A aprovação da lei criando as repúblicas e promovendo ações efetivas para inserção dos jovens oriundos de programas de acolhimento no mercado de trabalho e preparando para a escolha de nova moradia, vai suprir a invisibilidade desses jovens pelo poder público, possibilitando sua inserção na sociedade. Ao completar vinte e um anos o jovem será desligado da república, mas existe ainda a possibilidade de permanecer pelo prazo máximo e inadiável de seis meses.
[1] Promotor de Justiça aposentado. Advogado especializado em Direito de Família e Sucessões e sócio do escritório Carvalho & Dimas Carvalho – email carvalhodimascarvalho@gmail.com. Mestre em Direito Constitucional.
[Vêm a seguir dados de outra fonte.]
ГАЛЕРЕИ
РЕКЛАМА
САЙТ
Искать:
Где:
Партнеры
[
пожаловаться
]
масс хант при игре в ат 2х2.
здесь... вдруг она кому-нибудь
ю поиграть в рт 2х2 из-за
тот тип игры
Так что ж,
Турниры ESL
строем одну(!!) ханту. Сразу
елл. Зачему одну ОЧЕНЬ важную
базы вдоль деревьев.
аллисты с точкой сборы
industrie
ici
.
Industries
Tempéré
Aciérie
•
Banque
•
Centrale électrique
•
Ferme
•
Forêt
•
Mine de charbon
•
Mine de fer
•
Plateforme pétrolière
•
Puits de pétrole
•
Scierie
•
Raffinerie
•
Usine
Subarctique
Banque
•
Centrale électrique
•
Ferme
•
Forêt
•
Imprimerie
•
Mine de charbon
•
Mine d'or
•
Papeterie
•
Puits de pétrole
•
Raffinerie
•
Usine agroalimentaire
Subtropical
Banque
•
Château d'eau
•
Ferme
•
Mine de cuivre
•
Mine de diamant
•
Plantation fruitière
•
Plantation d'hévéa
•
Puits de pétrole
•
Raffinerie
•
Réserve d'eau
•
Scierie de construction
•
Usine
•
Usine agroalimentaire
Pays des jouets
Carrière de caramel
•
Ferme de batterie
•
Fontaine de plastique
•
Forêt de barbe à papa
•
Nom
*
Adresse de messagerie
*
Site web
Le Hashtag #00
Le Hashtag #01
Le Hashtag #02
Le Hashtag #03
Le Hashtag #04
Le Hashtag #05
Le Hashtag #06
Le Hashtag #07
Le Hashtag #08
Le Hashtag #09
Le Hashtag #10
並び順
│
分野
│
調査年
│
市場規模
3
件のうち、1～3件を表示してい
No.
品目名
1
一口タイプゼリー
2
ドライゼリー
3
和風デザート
Professor.
[2] Art. 3º A criança e o adolescente gozam de todos os direitos fundamentais inerentes à pessoa humana, sem prejuízo da proteção integral de que trata esta Lei, assegurando-se-lhes, por lei ou por outros meios, todas as oportunidades e facilidades, a fim de lhes facultar o desenvolvimento físico, mental, moral, espiritual e social, em condições de liberdade e de dignidade.
[3] Art. 227. É dever da família, da sociedade e do Estado assegurar à criança, ao adolescente e ao jovem, com absoluta prioridade, o direito à vida, à saúde, à alimentação, à educação, ao lazer, à profissionalização, à cultura, à dignidade, ao respeito, à liberdade e à convivência familiar e comunitária, além de colocá-los a salvo de toda forma de negligência, discriminação, exploração, violência, crueldade e opressão.
[4] Art. 4º É dever da família, da comunidade, da sociedade em geral e do poder público assegurar, com absoluta prioridade, a efetivação dos direitos referentes à vida, à saúde, à alimentação, à educação, ao esporte, ao lazer, à profissionalização, à cultura, à dignidade, ao respeito, à liberdade e à convivência familiar e comunitária
[5]Art. 19. É direito da criança e do adolescente ser criado e educado no seio de sua família e, excepcionalmente, em família substituta, assegurada a convivência familiar e comunitária, em ambiente que garanta seu desenvolvimento integral.
[6] Art. 39. A adoção de criança e de adolescente reger-se-á segundo o disposto nesta Lei.
§ 1 o A adoção é medida excepcional e irrevogável, à qual se deve recorrer apenas quando esgotados os recursos de manutenção da criança ou adolescente na família natural ou extensa, na forma do parágrafo único do art. 25 desta Lei
[7] Art. 101. Verificada qualquer das hipóteses previstas no art. 98, a autoridade competente poderá determinar, dentre outras, as seguintes medidas:
(...)
VII - acolhimento institucional;
VIII - inclusão em programa de acolhimento familiar;
[8] § 2 o A permanência da criança e do adolescente em programa de acolhimento institucional não se prolongará por mais de 18 (dezoito meses), salvo comprovada necessidade que atenda ao seu superior interesse, devidamente fundamentada pela autoridade judiciária
[9] BRAGA, Cinara Viana Dutra. Acolhimento Institucional e adoção: evolução prática e o direito fundamental à convivência familiar e comunitária. In A invisibilidade da criança e do adolescente - Ausência de direitos fundamentais. Coords. Maria Berenice Dias e Rodrigo da Cunha Pereira. Org. Silvana do Monte Moreira. Belo Horizonte: IBDFAM, 2023. P. 241.